## WORK REQUIRED
Report each line in the rows below that contains the string "position". Matching is case-sensitive.

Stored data

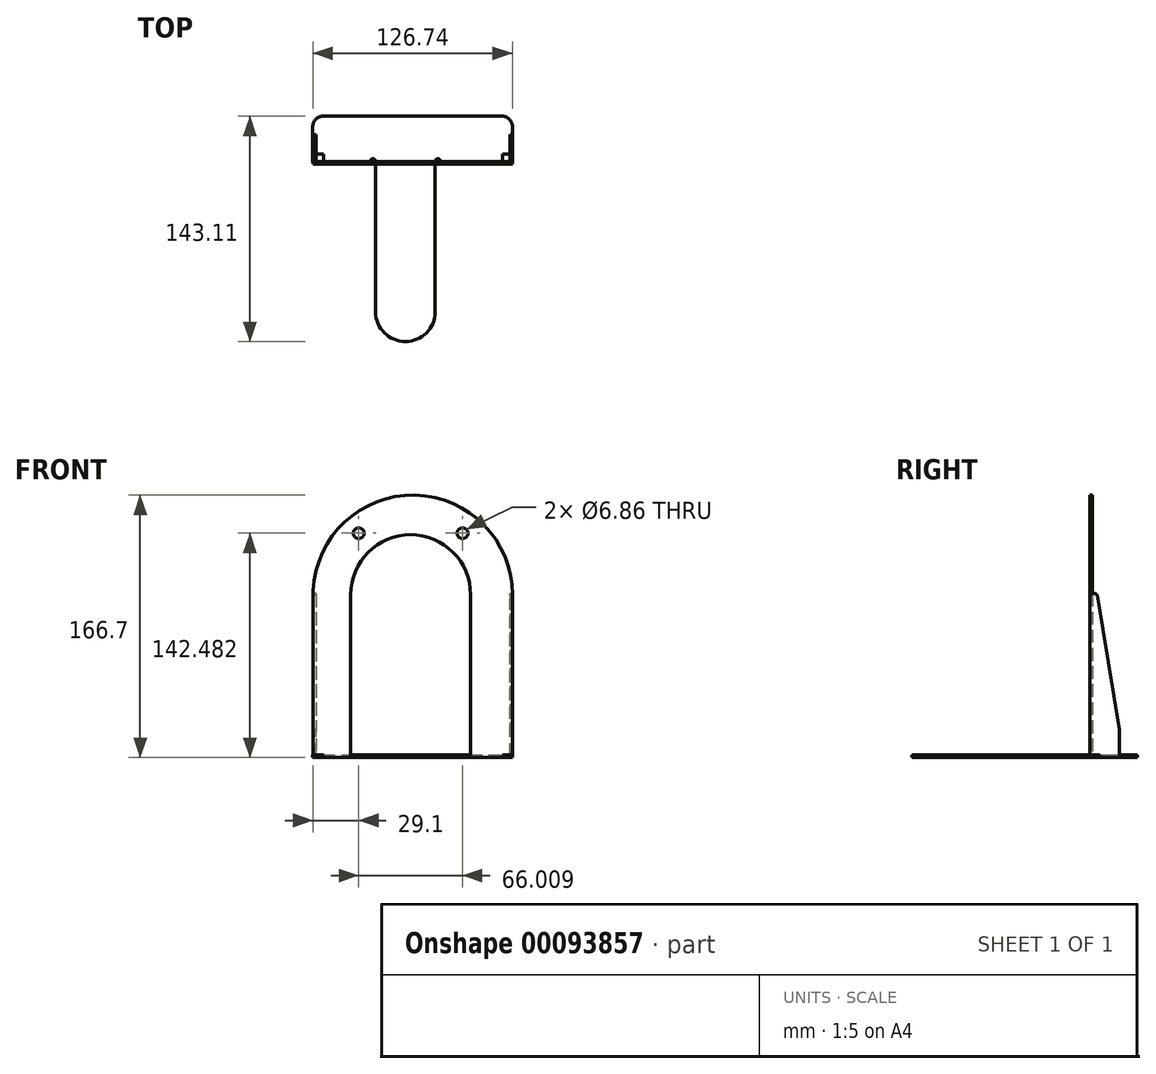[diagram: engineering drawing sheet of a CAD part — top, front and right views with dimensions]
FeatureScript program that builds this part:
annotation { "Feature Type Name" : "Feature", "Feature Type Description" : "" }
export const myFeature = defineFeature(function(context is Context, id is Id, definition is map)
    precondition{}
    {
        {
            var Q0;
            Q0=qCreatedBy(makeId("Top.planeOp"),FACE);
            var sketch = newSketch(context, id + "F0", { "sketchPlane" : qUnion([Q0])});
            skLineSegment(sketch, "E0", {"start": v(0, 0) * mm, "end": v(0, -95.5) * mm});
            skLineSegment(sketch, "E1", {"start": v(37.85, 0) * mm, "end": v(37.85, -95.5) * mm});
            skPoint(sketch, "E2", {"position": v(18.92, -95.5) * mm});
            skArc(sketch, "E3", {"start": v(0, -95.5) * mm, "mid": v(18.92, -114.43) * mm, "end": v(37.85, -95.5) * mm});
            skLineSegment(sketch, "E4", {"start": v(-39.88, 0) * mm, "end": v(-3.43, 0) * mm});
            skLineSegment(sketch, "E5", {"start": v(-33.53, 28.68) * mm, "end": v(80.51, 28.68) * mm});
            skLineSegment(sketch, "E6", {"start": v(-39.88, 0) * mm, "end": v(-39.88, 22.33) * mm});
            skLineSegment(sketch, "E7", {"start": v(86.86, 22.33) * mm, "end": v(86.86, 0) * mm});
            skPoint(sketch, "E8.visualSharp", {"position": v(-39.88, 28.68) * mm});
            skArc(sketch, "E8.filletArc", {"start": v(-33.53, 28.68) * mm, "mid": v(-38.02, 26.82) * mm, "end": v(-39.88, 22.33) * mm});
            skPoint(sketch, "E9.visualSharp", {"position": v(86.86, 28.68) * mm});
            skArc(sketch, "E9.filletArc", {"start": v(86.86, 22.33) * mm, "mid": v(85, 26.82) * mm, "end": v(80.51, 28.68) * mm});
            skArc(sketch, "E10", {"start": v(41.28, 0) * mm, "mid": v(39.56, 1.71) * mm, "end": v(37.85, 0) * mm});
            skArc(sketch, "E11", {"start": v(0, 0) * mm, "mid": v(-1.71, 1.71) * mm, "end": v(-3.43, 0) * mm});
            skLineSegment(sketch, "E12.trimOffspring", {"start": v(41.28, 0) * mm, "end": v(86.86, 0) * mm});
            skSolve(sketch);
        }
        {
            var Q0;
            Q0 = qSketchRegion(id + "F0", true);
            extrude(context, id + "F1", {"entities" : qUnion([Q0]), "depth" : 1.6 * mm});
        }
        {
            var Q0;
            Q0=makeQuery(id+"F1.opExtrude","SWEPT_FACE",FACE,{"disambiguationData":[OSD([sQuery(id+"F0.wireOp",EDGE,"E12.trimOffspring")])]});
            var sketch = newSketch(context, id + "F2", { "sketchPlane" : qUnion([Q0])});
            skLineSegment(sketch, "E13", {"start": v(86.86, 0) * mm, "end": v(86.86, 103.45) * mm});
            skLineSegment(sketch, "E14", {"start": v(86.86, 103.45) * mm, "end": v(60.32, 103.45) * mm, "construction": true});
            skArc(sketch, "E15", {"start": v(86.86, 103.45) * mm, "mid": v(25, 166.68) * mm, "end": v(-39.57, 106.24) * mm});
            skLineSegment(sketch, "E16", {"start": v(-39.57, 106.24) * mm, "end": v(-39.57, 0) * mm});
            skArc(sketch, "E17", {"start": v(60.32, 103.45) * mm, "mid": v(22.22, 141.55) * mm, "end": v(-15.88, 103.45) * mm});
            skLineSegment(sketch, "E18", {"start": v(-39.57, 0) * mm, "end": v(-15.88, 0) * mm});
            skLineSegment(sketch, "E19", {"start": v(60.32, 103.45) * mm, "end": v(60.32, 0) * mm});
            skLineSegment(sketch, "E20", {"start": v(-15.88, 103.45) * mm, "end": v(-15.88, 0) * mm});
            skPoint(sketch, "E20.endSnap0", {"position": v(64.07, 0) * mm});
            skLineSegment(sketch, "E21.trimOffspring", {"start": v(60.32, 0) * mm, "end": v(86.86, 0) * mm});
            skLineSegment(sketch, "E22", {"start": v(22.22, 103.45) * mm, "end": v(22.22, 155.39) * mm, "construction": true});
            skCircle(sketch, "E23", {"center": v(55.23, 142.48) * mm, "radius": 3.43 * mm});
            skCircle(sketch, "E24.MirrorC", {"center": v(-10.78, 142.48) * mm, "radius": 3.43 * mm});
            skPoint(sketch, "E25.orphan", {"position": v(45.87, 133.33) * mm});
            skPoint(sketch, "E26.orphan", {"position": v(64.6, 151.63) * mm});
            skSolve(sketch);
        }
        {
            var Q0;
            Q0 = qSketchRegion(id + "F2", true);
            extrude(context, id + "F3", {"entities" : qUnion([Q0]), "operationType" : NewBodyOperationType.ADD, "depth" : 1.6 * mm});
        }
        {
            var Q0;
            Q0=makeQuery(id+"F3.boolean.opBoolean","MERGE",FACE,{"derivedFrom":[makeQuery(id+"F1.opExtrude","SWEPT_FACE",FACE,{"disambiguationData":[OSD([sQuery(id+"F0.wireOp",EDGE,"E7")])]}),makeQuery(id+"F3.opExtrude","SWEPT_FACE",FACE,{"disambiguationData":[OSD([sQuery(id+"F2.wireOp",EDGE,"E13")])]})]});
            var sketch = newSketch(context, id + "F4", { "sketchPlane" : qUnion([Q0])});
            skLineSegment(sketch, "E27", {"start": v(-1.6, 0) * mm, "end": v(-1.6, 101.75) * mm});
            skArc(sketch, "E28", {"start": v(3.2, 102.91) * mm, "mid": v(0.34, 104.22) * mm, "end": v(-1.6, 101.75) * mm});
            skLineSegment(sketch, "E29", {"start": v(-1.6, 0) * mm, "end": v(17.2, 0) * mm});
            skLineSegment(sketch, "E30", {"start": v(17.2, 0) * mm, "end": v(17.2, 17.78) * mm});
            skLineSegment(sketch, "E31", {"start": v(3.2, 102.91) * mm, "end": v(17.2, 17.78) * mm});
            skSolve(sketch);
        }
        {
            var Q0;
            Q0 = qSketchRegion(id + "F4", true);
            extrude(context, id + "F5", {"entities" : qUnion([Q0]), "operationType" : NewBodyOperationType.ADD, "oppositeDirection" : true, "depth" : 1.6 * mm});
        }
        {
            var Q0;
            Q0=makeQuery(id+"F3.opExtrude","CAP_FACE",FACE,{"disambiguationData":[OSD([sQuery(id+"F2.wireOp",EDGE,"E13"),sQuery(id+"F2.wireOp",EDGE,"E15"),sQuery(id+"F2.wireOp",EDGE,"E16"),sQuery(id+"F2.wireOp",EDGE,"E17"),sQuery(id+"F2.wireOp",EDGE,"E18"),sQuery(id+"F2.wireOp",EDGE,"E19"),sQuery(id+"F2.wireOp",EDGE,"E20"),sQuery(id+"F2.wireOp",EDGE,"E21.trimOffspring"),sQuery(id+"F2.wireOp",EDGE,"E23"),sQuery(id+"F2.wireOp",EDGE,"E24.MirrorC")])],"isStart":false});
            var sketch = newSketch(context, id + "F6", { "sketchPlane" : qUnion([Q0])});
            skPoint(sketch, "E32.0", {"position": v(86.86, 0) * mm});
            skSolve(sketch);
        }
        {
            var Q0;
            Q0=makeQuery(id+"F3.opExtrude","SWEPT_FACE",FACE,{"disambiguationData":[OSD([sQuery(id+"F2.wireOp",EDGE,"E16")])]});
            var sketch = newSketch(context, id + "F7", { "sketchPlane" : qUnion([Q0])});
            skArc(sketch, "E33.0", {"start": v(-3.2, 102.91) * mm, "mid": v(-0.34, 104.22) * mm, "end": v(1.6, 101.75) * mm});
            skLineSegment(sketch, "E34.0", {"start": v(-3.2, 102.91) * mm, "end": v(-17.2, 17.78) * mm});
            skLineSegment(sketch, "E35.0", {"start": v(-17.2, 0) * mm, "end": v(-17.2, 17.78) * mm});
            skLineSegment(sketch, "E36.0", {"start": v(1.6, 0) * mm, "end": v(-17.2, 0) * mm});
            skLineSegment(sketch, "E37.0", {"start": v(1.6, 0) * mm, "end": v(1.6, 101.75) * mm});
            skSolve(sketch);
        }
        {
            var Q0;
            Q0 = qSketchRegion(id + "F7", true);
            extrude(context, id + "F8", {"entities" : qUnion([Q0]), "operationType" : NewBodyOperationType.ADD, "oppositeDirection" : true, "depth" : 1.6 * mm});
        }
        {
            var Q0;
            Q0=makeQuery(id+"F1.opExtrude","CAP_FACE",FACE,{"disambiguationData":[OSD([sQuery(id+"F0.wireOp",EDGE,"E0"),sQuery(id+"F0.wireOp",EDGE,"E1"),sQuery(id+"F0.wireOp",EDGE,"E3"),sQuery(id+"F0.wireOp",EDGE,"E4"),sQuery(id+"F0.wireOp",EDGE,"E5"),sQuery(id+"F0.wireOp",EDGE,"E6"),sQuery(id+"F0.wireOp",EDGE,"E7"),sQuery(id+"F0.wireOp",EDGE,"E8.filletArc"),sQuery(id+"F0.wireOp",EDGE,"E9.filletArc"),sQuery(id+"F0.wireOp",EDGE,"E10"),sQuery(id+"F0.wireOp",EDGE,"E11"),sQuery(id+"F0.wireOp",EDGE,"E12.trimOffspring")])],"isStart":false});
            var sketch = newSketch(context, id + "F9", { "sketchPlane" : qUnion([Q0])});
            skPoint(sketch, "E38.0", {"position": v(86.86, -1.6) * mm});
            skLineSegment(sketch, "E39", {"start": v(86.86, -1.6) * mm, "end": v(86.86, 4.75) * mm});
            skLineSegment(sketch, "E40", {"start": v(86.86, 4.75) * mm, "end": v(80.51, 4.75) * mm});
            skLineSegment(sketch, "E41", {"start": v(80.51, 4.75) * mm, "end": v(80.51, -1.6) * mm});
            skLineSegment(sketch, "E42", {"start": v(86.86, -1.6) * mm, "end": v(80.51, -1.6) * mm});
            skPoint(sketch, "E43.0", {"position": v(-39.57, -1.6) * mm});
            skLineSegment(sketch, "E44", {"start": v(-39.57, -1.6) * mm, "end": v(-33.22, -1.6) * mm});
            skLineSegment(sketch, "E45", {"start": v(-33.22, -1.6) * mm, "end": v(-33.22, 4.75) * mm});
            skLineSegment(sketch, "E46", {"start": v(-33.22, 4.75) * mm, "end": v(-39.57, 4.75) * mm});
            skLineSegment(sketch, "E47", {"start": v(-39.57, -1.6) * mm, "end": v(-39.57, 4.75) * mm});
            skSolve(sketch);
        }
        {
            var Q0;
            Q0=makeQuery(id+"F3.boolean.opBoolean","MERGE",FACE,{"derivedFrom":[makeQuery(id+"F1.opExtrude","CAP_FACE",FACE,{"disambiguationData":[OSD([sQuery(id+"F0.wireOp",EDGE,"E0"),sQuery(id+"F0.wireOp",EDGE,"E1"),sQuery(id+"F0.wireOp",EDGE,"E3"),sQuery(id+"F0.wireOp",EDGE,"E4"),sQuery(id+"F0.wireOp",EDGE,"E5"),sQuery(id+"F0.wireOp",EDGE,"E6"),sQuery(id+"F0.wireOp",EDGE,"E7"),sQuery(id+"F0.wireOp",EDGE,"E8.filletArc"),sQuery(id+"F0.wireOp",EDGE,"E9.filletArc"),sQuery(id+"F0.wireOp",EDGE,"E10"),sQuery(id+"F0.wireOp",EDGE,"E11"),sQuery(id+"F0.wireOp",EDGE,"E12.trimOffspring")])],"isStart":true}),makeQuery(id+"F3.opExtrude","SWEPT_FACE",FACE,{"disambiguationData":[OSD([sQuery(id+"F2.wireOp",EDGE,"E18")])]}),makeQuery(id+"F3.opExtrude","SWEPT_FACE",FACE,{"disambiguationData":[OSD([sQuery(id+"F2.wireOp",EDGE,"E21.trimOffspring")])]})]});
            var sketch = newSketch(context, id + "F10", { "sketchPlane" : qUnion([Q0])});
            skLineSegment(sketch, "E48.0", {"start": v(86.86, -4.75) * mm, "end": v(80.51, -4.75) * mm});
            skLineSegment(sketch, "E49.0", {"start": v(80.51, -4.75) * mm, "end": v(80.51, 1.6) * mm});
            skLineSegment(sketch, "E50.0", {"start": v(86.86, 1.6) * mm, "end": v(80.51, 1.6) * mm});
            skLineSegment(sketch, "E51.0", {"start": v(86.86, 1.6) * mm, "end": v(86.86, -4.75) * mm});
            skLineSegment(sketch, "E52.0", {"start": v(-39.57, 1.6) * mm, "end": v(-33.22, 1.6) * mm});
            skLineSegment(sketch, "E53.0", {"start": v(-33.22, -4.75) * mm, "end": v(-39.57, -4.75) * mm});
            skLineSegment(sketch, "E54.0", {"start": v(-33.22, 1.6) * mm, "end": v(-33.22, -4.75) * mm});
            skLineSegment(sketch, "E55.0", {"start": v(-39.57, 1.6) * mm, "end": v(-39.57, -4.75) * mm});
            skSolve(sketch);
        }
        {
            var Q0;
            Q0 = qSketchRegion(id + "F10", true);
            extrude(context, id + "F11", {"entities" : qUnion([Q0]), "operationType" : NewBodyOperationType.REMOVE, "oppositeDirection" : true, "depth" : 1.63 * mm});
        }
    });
---
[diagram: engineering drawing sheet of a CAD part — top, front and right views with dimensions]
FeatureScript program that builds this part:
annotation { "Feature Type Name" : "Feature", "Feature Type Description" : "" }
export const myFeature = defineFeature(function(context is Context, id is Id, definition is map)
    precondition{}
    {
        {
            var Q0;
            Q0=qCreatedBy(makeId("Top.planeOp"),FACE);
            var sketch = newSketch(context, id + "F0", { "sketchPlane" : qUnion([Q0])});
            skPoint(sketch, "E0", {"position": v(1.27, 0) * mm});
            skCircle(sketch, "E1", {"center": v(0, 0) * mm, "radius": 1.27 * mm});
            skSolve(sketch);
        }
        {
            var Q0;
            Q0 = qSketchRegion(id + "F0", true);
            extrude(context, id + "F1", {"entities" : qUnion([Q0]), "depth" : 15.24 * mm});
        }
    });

## TASK RESPONSE
            skPoint(sketch, "E2", {"position": v(18.92, -95.5) * mm});
            skPoint(sketch, "E8.visualSharp", {"position": v(-39.88, 28.68) * mm});
            skPoint(sketch, "E9.visualSharp", {"position": v(86.86, 28.68) * mm});
            skPoint(sketch, "E20.endSnap0", {"position": v(64.07, 0) * mm});
            skPoint(sketch, "E25.orphan", {"position": v(45.87, 133.33) * mm});
            skPoint(sketch, "E26.orphan", {"position": v(64.6, 151.63) * mm});
            skPoint(sketch, "E32.0", {"position": v(86.86, 0) * mm});
            skPoint(sketch, "E38.0", {"position": v(86.86, -1.6) * mm});
            skPoint(sketch, "E43.0", {"position": v(-39.57, -1.6) * mm});
            skPoint(sketch, "E0", {"position": v(1.27, 0) * mm});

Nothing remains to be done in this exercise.